Given passage

[Start of section]

Cameroon RPCV Margaret Krome says Cars Should Take A Back Seat

Cameroon RPCV Margaret Krome says Cars Should Take A Back Seat

Cars Should Take A Back Seat
by Margaret Krome

Sweating and gasping, I chug up the steep hill near my house in what passes for my old bike's first gear. Halfway up the hill I get off the seat and pump side-to-side, muttering a mantra about tightening those stomach muscles, harnessing my power, and really getting near the top. Finally I crest the hill and coast along for a block or so in perfect, steaming joy.

With my office in my basement, I pay my homage to Bike-to-Work Week with family bike rides and excursions to the store. But a growing number of people are bike commuting to work, joining a trend that makes sense from many angles. Not only does it avoid parking hassles, start and end the day pleasantly, and avoid nasty radio talk shows, it also relieves stress and promotes cardiovascular fitness.

But there's another crucial reason to bike. It's pollution-free. With 59 percent of car trips being five miles or less (76 percent are 10 miles or less), automobiles are creating more and more pollution as people use them for purposes near to home. Even with the much cleaner cars and trucks developed in the last 35 years, we use and depend on cars more -- much more -- than we did in the '60s and are losing the air pollution fight.

For my friend Theresa, who bikes downtown to work most days, automobile pollution has a very personal face -- her older son's asthma. While there are many possible reasons for his asthma, she and her husband worry that living close to University Avenue's commuter corridor has resulted in high exposures to ozone and similar vehicle-caused pollutants. Studies increasingly implicate air pollution, including car and truck exhausts, as asthma triggers.

Back in the early 1990s, Congress recognized the need to better support environmentally sound transportation alternatives and passed the Intermodal Surface Transportation Efficiency Act. That law set aside money to develop mass transportation, biking and similar environmentally sound alternatives.

[End of section]

Dataset extract

[Start of section]

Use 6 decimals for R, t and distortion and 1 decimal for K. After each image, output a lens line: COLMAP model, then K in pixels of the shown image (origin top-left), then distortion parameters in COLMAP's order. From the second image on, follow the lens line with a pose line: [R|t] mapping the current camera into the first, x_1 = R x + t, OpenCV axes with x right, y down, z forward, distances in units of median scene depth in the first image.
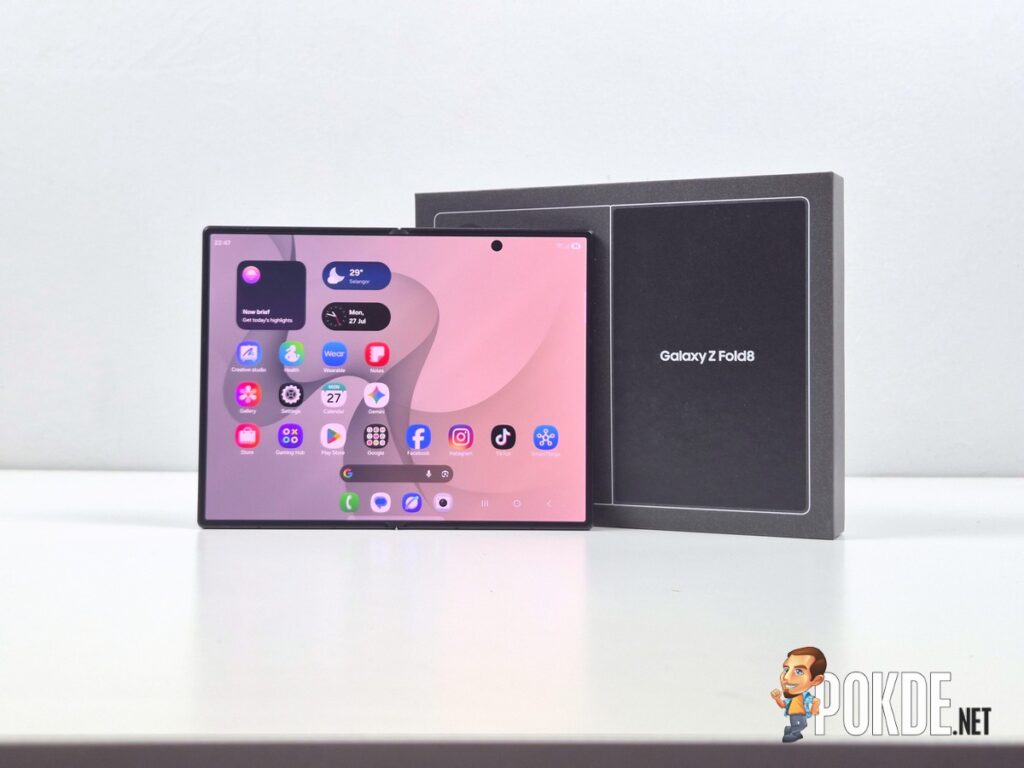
lens RADIAL K [[1353.7, 0, 521.4], [0, 1353.7, 384.1], [0, 0, 1]] dist [0.023318, 0.000000]
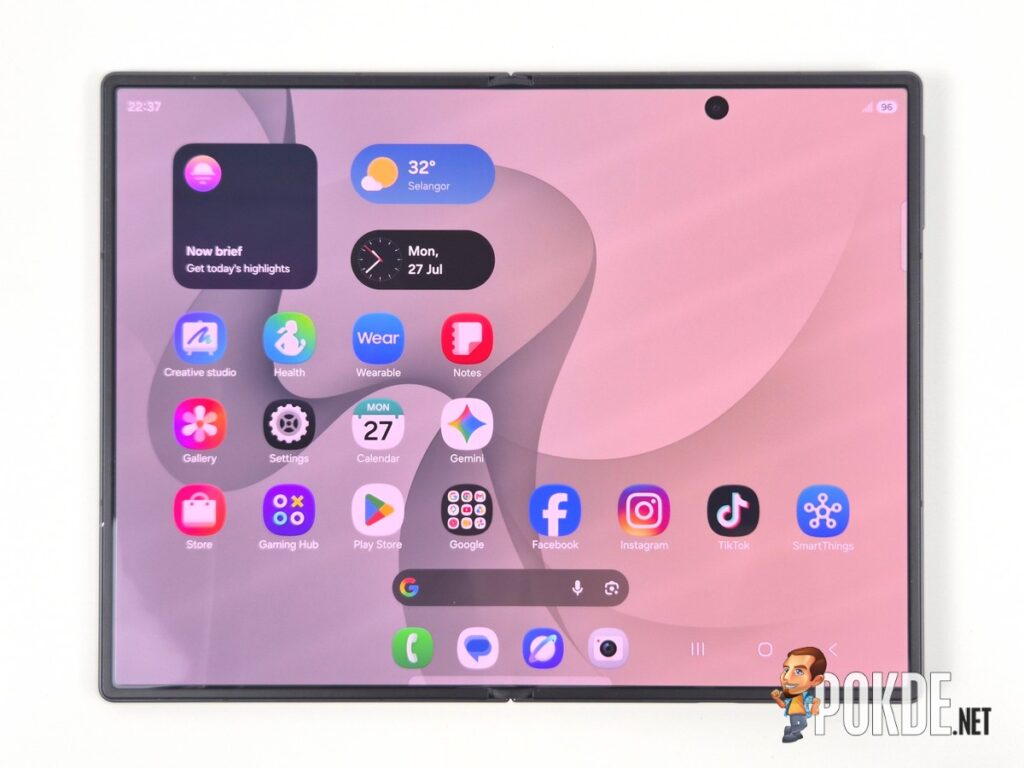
lens RADIAL K [[1353.7, 0, 504.5], [0, 1353.7, 388.7], [0, 0, 1]] dist [0.023318, 0.000000]
pose [[0.999879, -0.005217, -0.014677, -0.086775], [0.005836, 0.999079, 0.042498, -0.024624], [0.014441, -0.042579, 0.998989, 0.523196]]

[End of section]

Required action
Copy out the bike commuting essay from "But there's another" to "air pollution fight.", and put "motor vehicles" in place of "automobiles".

Task result
But there's another crucial reason to bike. It's pollution-free. With 59 percent of car trips being five miles or less (76 percent are 10 miles or less), motor vehicles are creating more and more pollution as people use them for purposes near to home. Even with the much cleaner cars and trucks developed in the last 35 years, we use and depend on cars more -- much more -- than we did in the '60s and are losing the air pollution fight.